*Text block*:
════════
Libelektra: Build Jobs: Parts of Test Suite Fail Regularly

Created on 25 Feb 2019 · 14Comments · Source: ElektraInitiative/libelektra

Description

I opened this as an issue to keep track all of the temporary test failures in one of the build jobs. The main reasons for the build failures are

the tests for the notification bindings/plugins, and
the tests for the crypto plugin (this only applies to the Jenkins build server)

. In a recent PR I had to restart the Jenkins build job 5 times before everything worked. In the PR after that I restarted the Jenkins build job thrice, as far as I can remember. Anyway, the failure rate is much too high in my opinion.
════════
*Given information*:
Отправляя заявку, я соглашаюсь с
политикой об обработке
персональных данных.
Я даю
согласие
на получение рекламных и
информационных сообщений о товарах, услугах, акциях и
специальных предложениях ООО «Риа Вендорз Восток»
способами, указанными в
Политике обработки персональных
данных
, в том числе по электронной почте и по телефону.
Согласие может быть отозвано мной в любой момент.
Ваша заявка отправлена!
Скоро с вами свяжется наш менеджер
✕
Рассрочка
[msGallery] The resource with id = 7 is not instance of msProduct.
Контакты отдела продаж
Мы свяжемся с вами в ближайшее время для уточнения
════════
*What you should do*: Copy the part of the build failures issue from "Created on 25" to "Jenkins build server)", inclusive.

*Output of the exercise*:
Created on 25 Feb 2019 · 14Comments · Source: ElektraInitiative/libelektra

Description

I opened this as an issue to keep track all of the temporary test failures in one of the build jobs. The main reasons for the build failures are

the tests for the notification bindings/plugins, and
the tests for the crypto plugin (this only applies to the Jenkins build server)